Steve Talboys

Personal information
- Full name: Steven John Talboys
- Date of birth: 18 September 1966
- Place of birth: Bristol, England
- Date of death: 31 July 2019 (aged 52)
- Place of death: Spain
- Position: Midfielder

Senior career*
- Years: Team / Apps / (Gls)
- Forest Green Rovers
- Mangotsfield United
- Bath City
- Trowbridge Town
- 1987–1992: Gloucester City / 227 / (65)
- 1992–1996: Wimbledon / 26 / (1)
- 1996–1998: Watford / 7 / (0)
- 1998–1999: Aldershot Town / 14 / (2)
- Kingstonian
- Sutton United
- Paulton Rovers
- Boreham Wood
- Carshalton Athletic
- Hampton & Richmond Borough
- 2000: Gloucester City / 1 / (0)
- Staines Town

= Steve Talboys =

English footballer (1966–2019)

Steven John Talboys (18 September 1966 – 31 July 2019) was an English professional footballer who played as a midfielder.

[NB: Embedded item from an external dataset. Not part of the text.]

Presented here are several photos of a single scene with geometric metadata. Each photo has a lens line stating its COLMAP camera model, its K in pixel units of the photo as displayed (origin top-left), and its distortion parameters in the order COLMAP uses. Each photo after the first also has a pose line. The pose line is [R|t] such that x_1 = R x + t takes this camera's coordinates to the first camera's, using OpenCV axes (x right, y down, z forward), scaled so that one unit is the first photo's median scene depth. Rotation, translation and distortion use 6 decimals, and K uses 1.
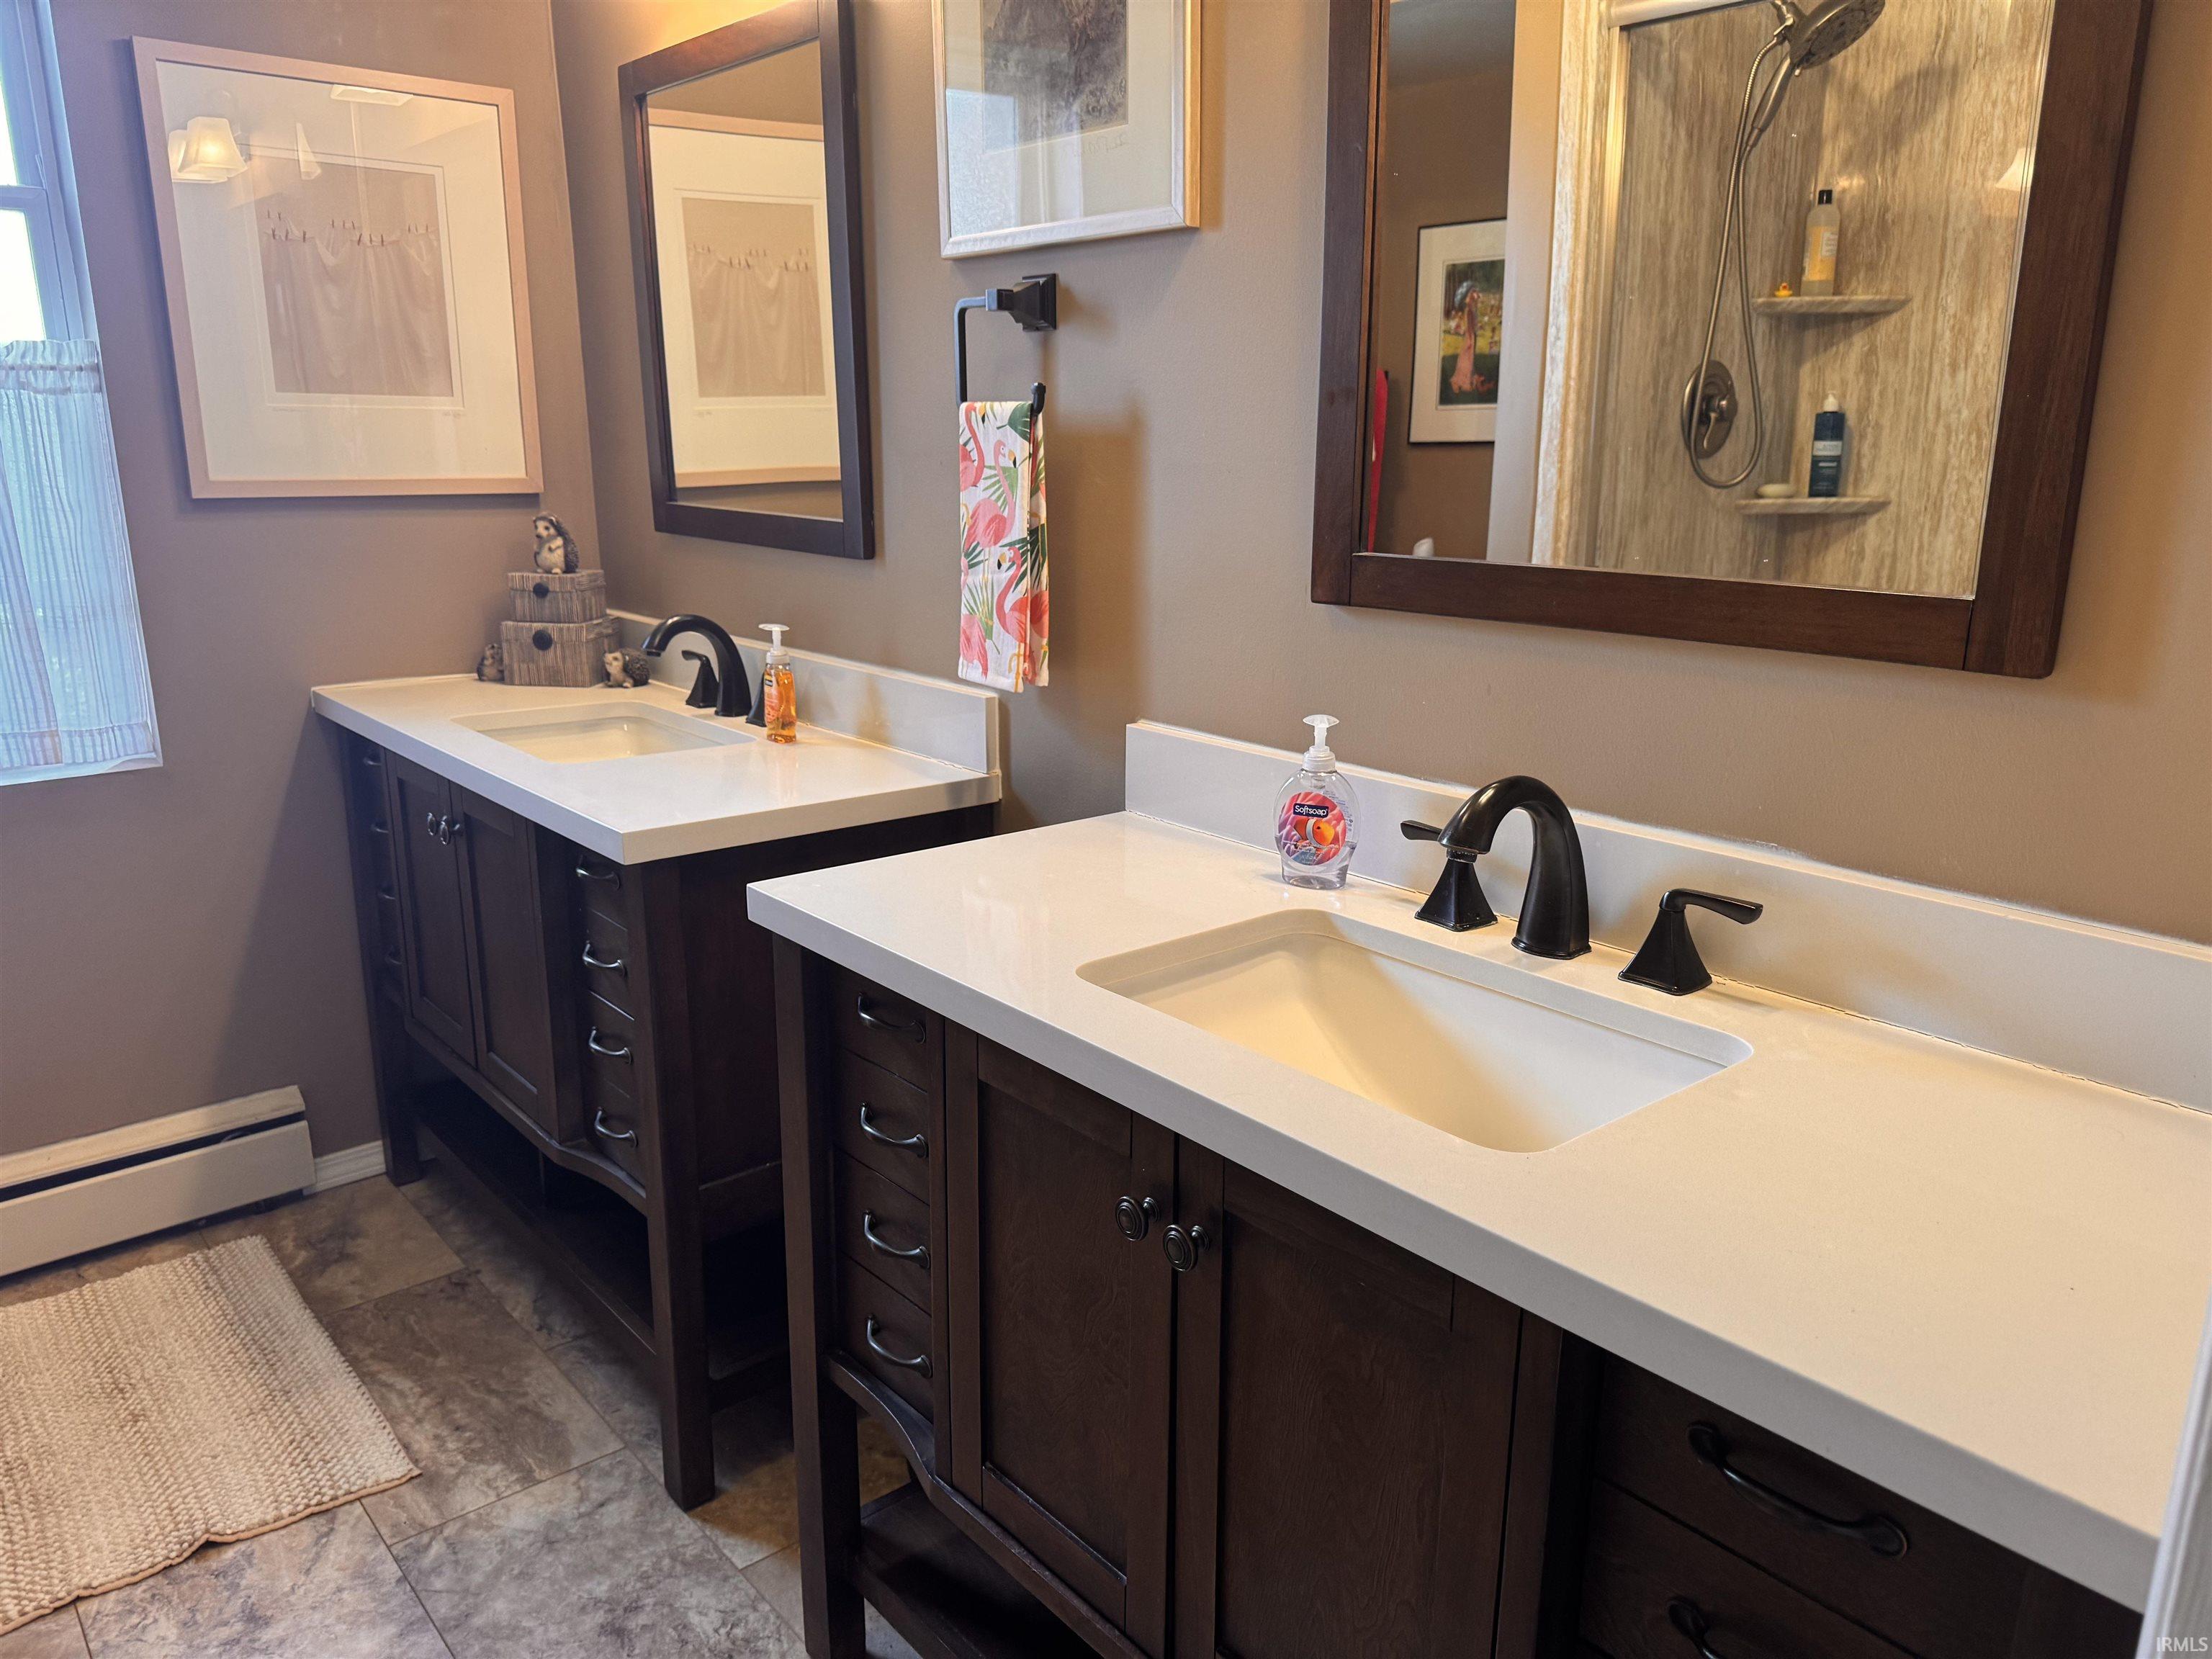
lens RADIAL K [[1598.9, 0, 1103.5], [0, 1598.9, 819.5], [0, 0, 1]] dist [0.094935, -0.083122]
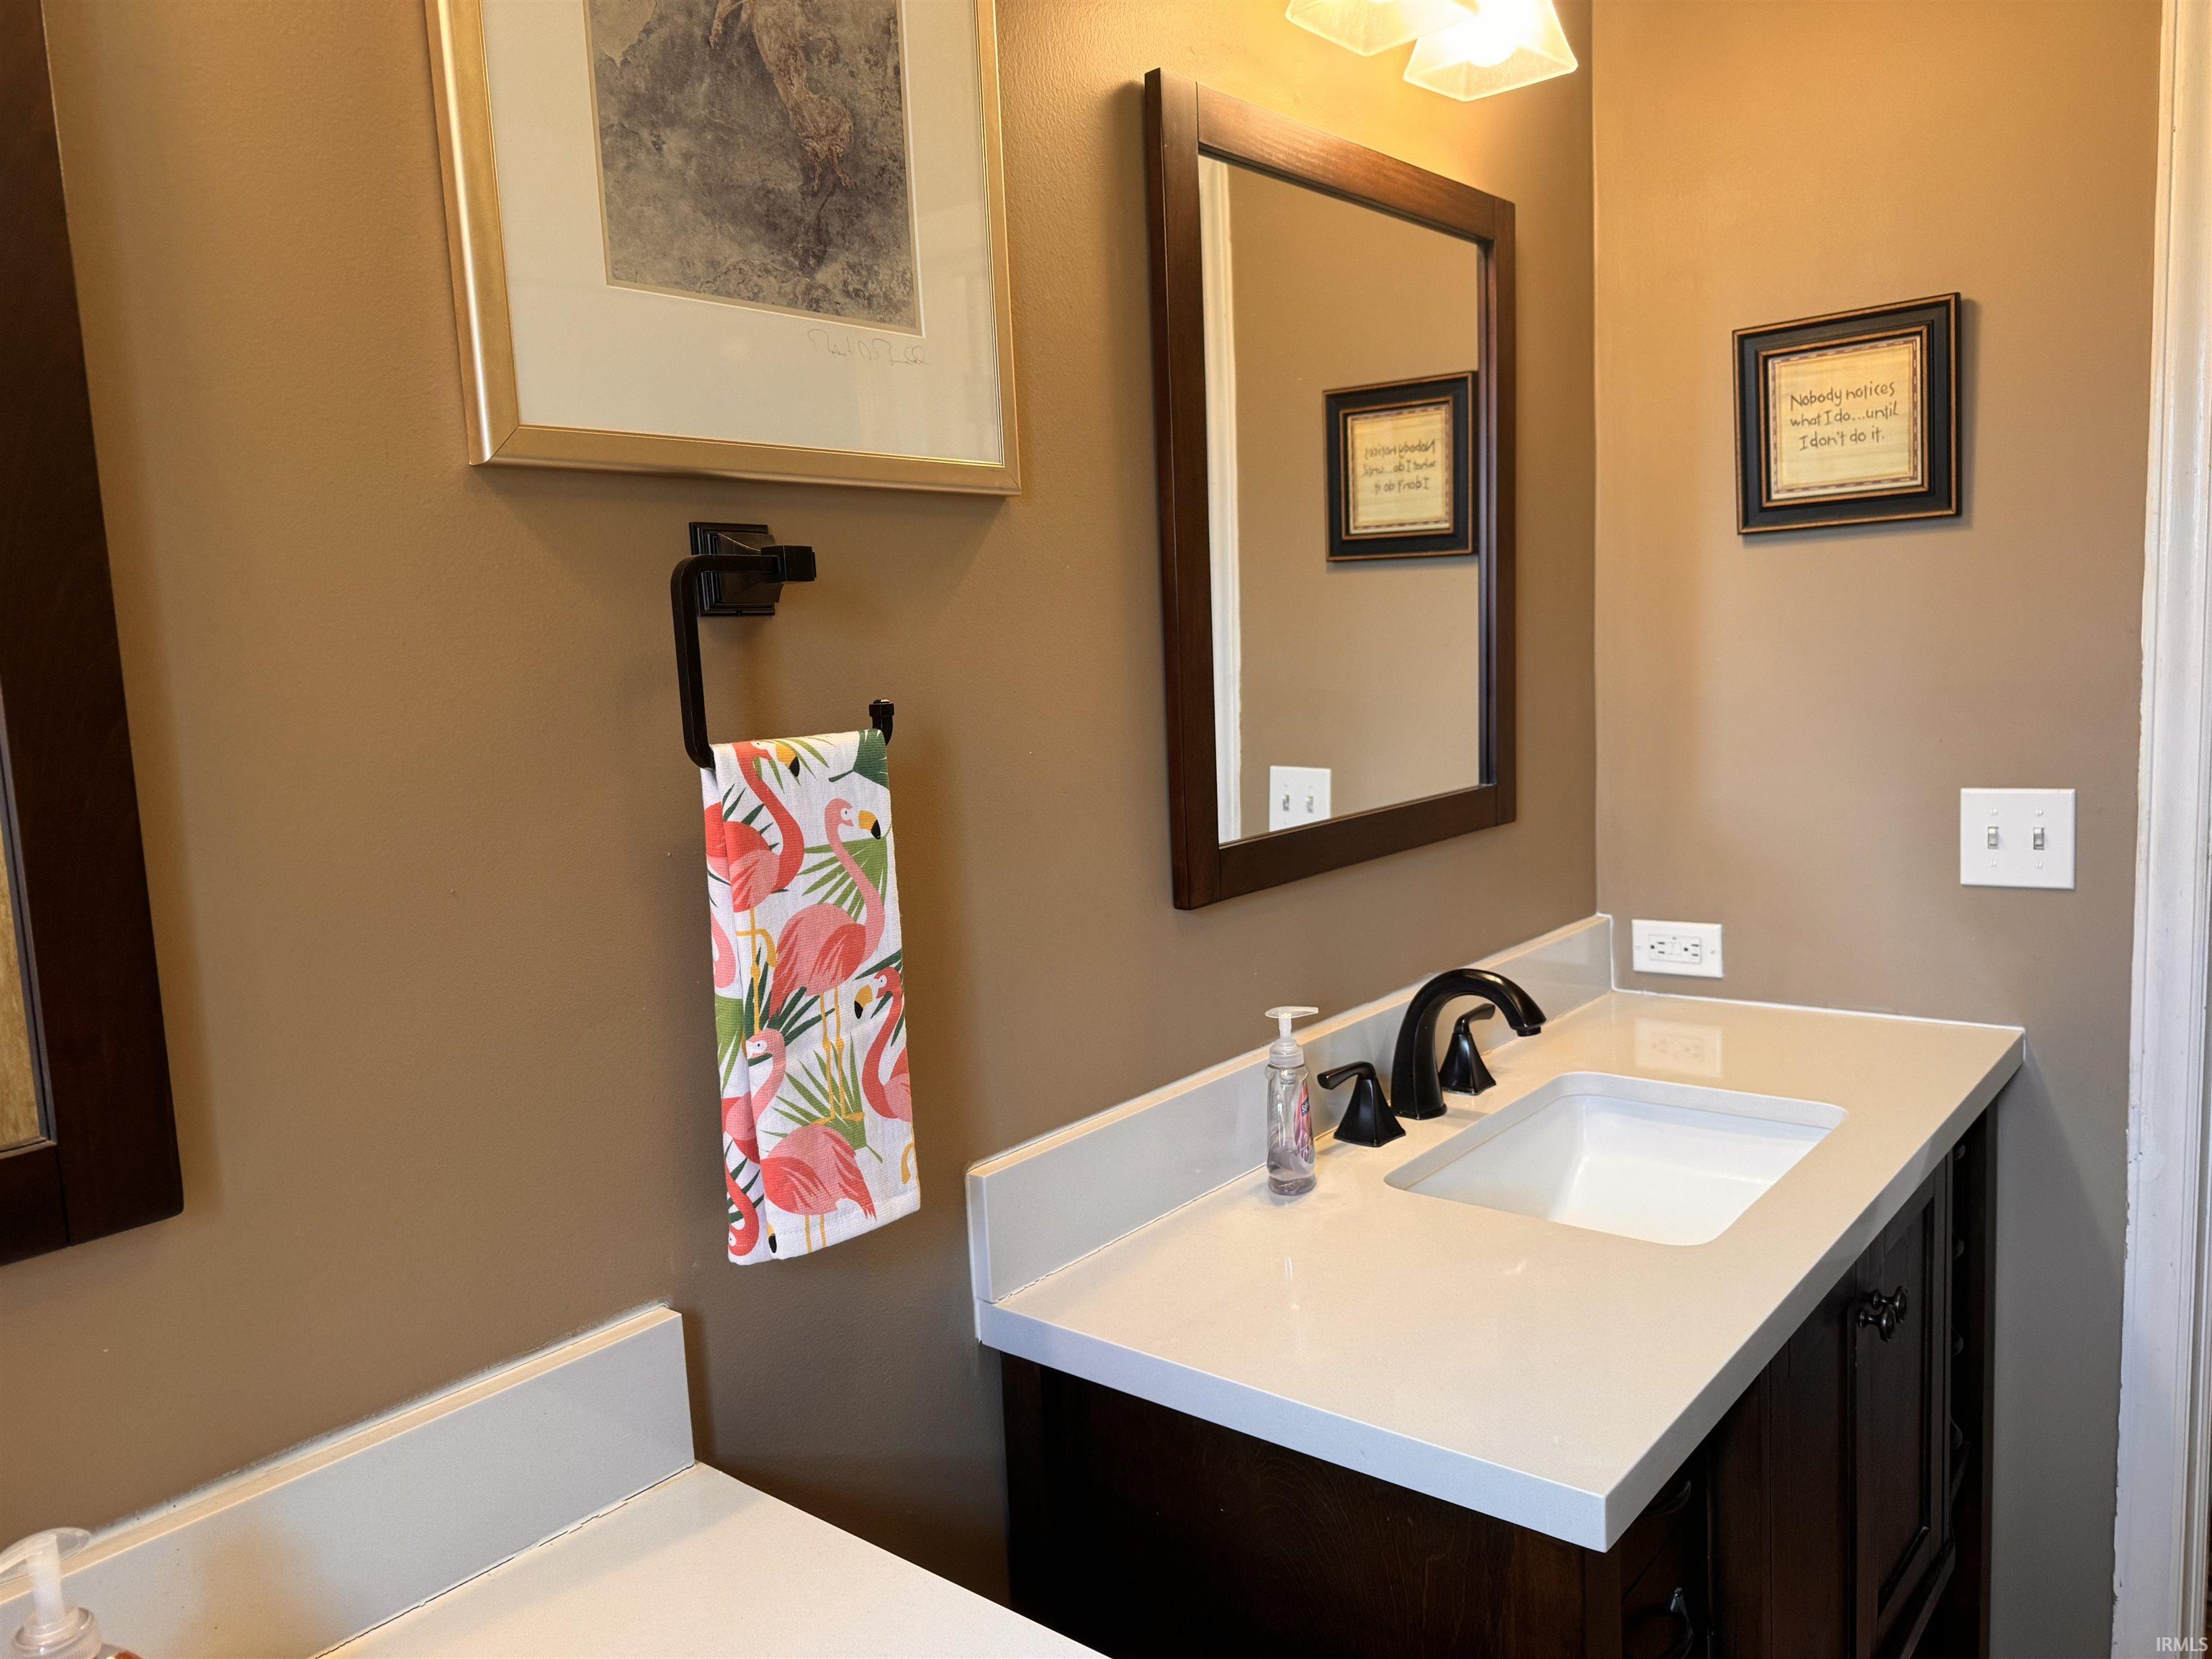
lens RADIAL K [[1588.0, 0, 1100.6], [0, 1588.0, 831.7], [0, 0, 1]] dist [0.112262, -0.103807]
pose [[-0.177528, -0.111119, 0.977822, -0.584392], [0.286336, 0.944785, 0.159351, -0.266024], [-0.941539, 0.308275, -0.135909, 0.916819]]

He notably played in the Premier League for Wimbledon and in the Football League for Watford, prior to this period he had an extensive career in non-league football and would return to semi-professional football after leaving Watford in 1998. Notable non-league sides include Forest Green Rovers, Bath City, Gloucester City, Aldershot Town, Sutton United and Boreham Wood.

==Playing career==
He was born in Bristol, England and played for a large number of clubs, mostly in non-league, but played 26 times in the FA Premier League for Wimbledon during the 1990s, and then made a small number of appearances in the third tier of English football for Watford.

He also played semi-professionally for Forest Green Rovers, Mangotsfield United, Bath City, Trowbridge Town, Aldershot Town, Gloucester City, Kingstonian, Sutton United, Paulton Rovers, Boreham Wood, Carshalton Athletic, Hampton & Richmond Borough and Staines Town.

==Personal life==
Talboys worked as a development executive for Aon Sports.

==Death==
Talboys died by a heart attack on 31 July 2019, aged 52, in Spain.